**ABOUT THIS EXERCISE**
Transcribe the text from each page in the data below verbatim, line for line, with the pictures omitted.

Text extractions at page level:
______________________________

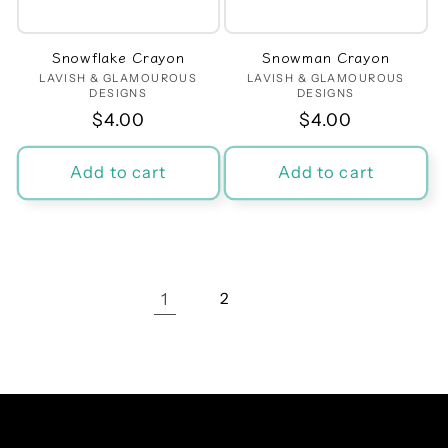
Snowflake Crayon
Snowman Crayon
LAVISH & GLAMOUROUS
Vendor:
LAVISH & GLAMOUROUS
Vendor:
DESIGNS
DESIGNS
Regular
$4.00
Regular
$4.00
price
price
Add to cart
Add to cart
1
2
Facebook
Instagram
TikTok
Pinterest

______________________________

**ANSWER SECTION**
Snowflake Crayon
Snowman Crayon
LAVISH & GLAMOUROUS
Vendor:
LAVISH & GLAMOUROUS
Vendor:
DESIGNS
DESIGNS
Regular
$4.00
Regular
$4.00
price
price
Add to cart
Add to cart
1
2
Facebook
Instagram
TikTok
Pinterest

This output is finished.